SYNTHESIS OF CYCLOHEXYL METHYL KETONE

• Place 10.7 g (0.44 mol) of magnesium turnings in a 1-litre three-necked round-bottomed flask, equipped with a sealed stirrer unit, a dropping funnel and a double surface reflux condenser each protected with a calcium chloride guard-tube. 

• Add in one portion a mixture of 10 ml of absolute ethanol and 1 ml of carbon tetrachloride. 

• Allow the reaction, which commences almost immediately, to proceed for about 5 minutes and then add carefully 1 50 ml of sodium-dried ether. 

• Site the flask in a warm-water bath and allow the reaction mixture to reflux gently while a solution of 70 g (0.44 mol) of diethyl malonate in 50 ml of dry ether is added with stirring. 

• On completion of the addition, heat the mixture under reflux for about 3 hours or until all the magnesium has reacted. Then add with vigorous stirring a solution of 58 g (0.4 mol) of cyclohexanecarbonyl chloride in 50 ml of dry ether. 

• Heat the reaction mixture under reflux for 2 hours and then cool and acidify with 50 ml of dilute sulphuric acid. 
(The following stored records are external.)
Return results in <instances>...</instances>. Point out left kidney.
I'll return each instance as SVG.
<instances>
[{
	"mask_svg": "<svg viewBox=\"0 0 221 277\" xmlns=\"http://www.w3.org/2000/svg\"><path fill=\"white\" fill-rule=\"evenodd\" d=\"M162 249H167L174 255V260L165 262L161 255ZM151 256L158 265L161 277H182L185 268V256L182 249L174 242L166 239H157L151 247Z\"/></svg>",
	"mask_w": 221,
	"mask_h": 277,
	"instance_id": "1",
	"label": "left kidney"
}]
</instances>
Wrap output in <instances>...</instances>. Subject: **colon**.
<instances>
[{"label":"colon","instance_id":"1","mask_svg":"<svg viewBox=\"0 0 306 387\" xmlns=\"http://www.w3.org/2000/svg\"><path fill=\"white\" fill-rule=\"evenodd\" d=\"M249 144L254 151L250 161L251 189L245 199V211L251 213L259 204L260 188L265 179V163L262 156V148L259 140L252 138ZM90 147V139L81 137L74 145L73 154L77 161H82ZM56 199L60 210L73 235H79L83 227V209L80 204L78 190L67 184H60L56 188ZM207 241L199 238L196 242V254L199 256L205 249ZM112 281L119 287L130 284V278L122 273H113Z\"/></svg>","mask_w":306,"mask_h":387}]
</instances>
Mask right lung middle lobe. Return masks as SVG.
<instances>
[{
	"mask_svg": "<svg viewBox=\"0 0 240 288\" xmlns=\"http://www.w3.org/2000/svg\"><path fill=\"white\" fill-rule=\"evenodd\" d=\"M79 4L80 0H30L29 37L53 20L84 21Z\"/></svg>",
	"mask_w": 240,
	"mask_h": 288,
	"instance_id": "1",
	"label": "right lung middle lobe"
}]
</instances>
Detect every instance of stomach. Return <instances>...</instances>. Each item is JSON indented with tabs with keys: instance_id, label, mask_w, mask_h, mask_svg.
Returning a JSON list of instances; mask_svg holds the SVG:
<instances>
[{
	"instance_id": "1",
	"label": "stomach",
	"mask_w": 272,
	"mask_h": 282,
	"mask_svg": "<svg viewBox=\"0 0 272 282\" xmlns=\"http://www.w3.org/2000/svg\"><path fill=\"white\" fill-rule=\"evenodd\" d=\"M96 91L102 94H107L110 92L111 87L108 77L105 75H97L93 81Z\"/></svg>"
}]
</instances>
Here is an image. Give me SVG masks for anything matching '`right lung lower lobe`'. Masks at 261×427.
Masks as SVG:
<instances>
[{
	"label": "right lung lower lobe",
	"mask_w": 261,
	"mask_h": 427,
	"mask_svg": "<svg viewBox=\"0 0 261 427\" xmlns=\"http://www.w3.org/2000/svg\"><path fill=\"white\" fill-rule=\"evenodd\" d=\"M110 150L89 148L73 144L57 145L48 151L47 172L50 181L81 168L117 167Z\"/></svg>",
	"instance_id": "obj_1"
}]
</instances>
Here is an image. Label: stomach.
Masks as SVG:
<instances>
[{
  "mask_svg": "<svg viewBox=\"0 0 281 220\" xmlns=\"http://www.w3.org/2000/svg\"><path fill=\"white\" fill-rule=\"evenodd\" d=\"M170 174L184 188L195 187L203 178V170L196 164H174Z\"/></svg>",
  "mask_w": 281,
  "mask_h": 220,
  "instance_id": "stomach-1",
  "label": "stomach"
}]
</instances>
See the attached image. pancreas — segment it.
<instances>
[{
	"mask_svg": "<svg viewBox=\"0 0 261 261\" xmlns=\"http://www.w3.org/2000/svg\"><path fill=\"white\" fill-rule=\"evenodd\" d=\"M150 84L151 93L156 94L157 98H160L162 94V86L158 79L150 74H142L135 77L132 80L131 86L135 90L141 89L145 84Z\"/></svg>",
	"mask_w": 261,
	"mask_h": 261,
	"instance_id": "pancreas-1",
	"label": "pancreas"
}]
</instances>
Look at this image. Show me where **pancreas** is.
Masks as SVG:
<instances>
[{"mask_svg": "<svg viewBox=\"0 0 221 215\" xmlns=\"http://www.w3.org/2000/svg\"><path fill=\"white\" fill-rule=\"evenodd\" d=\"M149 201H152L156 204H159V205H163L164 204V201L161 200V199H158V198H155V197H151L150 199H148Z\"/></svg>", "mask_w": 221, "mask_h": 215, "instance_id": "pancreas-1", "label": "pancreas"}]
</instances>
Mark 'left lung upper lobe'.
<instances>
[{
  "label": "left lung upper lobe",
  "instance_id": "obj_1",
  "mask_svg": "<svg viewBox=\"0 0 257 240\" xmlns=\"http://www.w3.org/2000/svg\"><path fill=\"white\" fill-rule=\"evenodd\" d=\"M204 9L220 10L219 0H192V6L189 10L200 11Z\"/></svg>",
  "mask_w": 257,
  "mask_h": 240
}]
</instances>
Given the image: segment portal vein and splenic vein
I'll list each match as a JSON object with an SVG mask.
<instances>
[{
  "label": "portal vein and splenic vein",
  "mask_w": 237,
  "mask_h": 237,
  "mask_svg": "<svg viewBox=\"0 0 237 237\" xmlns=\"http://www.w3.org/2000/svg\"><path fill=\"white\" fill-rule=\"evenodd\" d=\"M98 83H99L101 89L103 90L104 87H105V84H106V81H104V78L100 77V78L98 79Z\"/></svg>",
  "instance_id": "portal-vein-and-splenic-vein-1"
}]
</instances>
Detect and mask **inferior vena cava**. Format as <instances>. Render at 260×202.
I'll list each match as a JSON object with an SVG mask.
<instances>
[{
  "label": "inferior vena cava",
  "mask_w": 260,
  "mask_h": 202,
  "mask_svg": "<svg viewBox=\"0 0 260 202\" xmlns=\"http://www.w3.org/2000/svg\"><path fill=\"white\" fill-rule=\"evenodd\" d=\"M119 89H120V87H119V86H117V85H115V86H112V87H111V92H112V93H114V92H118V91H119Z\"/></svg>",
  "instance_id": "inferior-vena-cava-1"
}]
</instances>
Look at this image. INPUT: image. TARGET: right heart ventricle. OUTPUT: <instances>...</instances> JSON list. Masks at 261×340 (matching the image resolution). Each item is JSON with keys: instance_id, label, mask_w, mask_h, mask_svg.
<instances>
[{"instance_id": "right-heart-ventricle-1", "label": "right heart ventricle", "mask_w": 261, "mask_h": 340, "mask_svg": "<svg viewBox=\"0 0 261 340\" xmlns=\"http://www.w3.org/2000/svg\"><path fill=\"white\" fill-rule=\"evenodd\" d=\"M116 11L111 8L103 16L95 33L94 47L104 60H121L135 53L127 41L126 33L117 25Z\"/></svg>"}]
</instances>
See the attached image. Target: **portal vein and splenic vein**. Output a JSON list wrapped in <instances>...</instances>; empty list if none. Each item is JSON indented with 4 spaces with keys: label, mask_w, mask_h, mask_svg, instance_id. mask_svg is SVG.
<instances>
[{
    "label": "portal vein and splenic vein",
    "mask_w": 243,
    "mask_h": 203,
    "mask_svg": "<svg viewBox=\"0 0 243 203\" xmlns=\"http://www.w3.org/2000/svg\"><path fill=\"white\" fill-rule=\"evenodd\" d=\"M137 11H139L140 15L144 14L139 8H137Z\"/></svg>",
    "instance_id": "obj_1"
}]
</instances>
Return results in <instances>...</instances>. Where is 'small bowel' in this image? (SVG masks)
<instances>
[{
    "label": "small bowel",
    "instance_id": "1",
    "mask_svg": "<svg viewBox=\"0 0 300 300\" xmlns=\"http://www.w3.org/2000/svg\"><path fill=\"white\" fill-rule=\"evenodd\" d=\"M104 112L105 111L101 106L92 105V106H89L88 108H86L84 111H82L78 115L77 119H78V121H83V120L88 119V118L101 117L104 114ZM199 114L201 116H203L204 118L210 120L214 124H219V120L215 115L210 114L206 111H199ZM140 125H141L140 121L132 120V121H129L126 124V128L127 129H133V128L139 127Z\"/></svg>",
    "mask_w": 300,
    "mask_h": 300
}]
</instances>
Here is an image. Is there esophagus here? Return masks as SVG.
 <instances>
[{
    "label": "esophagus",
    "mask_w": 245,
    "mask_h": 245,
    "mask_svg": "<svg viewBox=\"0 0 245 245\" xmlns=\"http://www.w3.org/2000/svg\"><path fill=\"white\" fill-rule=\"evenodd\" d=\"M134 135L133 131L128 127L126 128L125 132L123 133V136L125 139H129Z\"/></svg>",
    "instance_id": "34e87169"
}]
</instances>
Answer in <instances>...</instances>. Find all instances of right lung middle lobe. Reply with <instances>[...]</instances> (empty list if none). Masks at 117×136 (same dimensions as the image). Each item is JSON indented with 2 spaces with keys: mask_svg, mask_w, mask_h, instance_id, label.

• Separate the ether layer and extract the residual aqueous solution with two 50 ml portions of ether. 

• Wash the combined ether extracts with water and evaporate the solvent on a rotary evaporator. 

• To the residue add a solution of 120 ml of glacial acetic acid, 1 5 ml of concentrated sulphuric acid and 80 ml of water and heat under reflux for 5 hours. 

• Cool the reaction mixture, basify by the careful addition of 100 ml of 20 per cent sodium hydroxide solution and extract the solution with four 50 ml portions of ether. 

• Dry the combined ether extracts over sodium sulphate and remove the ether on a rotary evaporator. 

• Distil the crude product at atmospheric pressure through a short fractionating column. 

• The yield of cyclohexyl methyl ketone of b.p. 178-1 80 °C is 35 g (70%).